> [DATA SHOWN]
::::
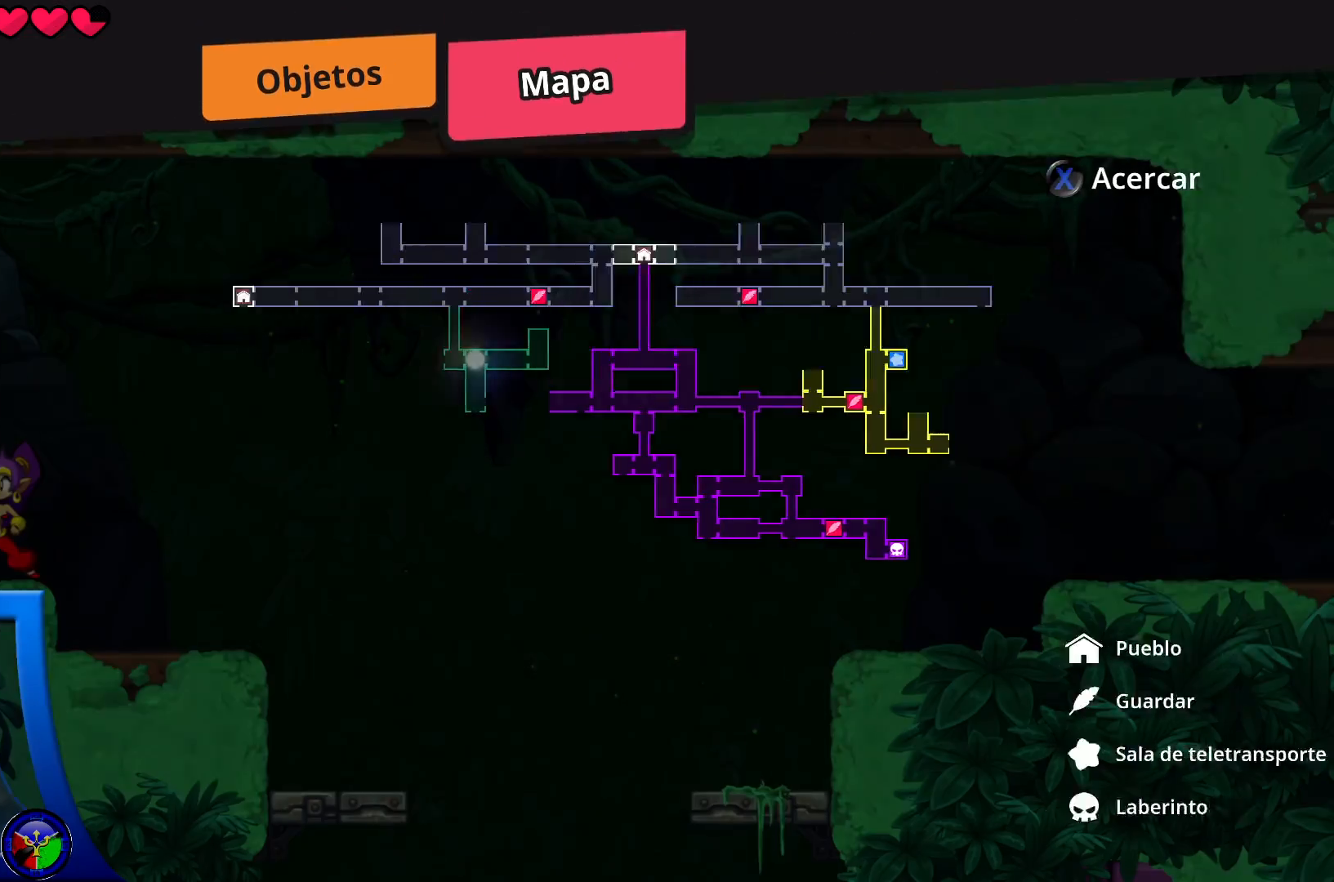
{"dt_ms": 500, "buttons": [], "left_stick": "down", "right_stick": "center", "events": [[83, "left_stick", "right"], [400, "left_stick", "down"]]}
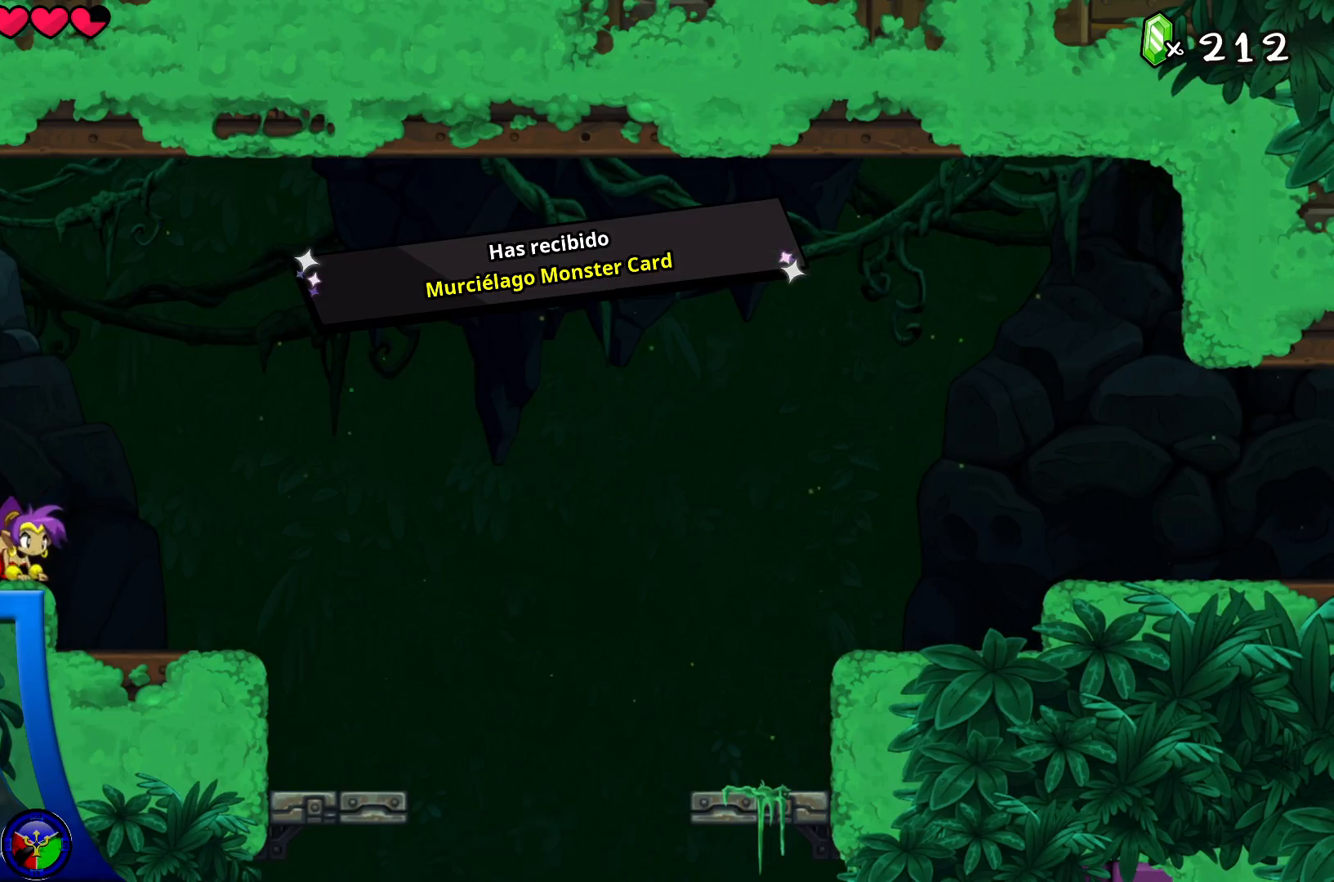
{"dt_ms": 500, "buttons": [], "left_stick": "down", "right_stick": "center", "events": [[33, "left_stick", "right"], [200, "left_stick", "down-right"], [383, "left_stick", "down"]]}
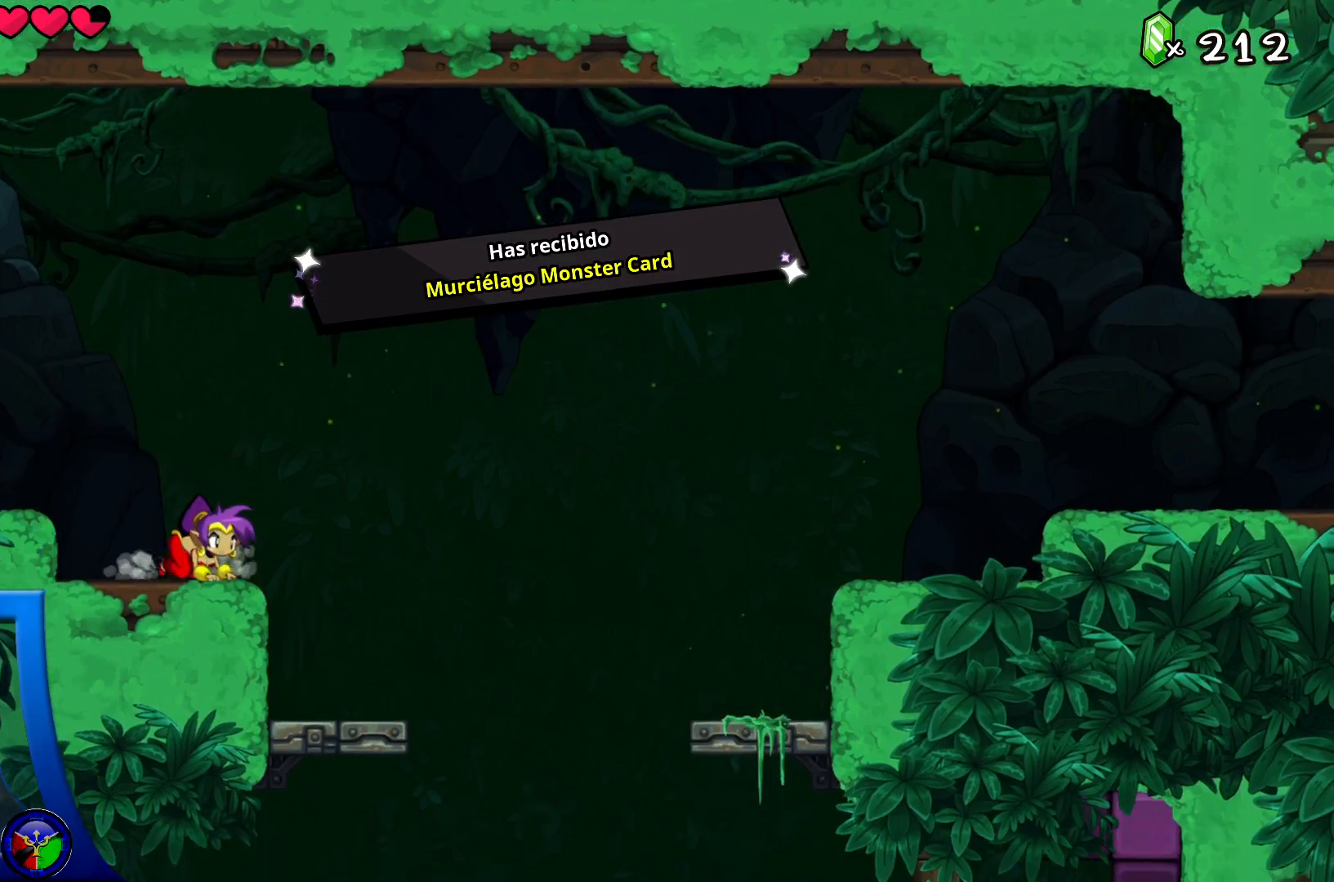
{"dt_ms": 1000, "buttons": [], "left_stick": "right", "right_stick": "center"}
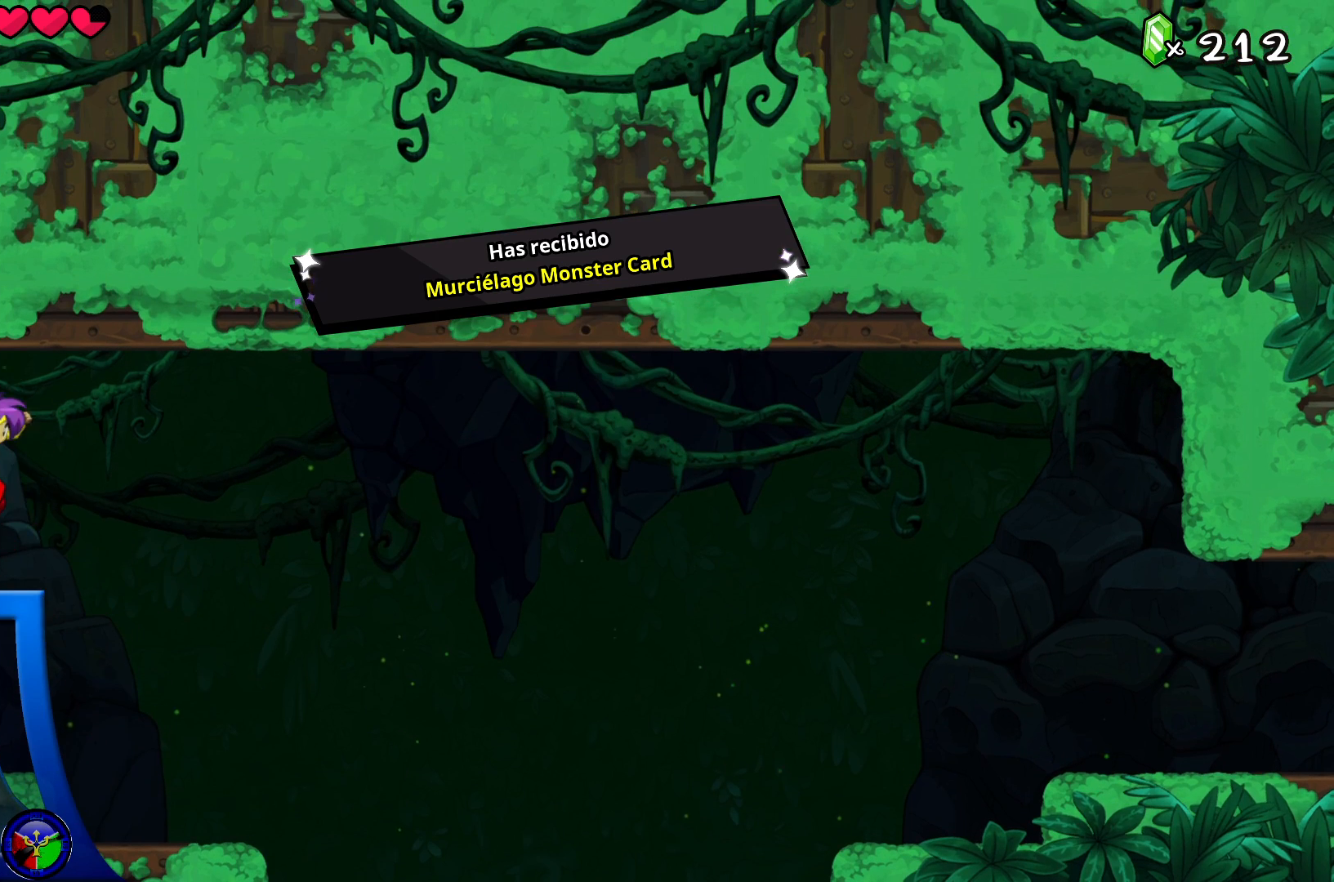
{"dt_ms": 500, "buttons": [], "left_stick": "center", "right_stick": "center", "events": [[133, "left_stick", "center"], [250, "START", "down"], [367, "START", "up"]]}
::::
> [WORK INSTRUCTIONS]
Print the listing exactly, pictures excluded.

> [EXERCISE SOLUTION]
{"dt_ms": 500, "buttons": [], "left_stick": "down", "right_stick": "center", "events": [[83, "left_stick", "right"], [400, "left_stick", "down"]]}
{"dt_ms": 500, "buttons": [], "left_stick": "down", "right_stick": "center", "events": [[33, "left_stick", "right"], [200, "left_stick", "down-right"], [383, "left_stick", "down"]]}
{"dt_ms": 1000, "buttons": [], "left_stick": "right", "right_stick": "center"}
{"dt_ms": 500, "buttons": [], "left_stick": "center", "right_stick": "center", "events": [[133, "left_stick", "center"], [250, "START", "down"], [367, "START", "up"]]}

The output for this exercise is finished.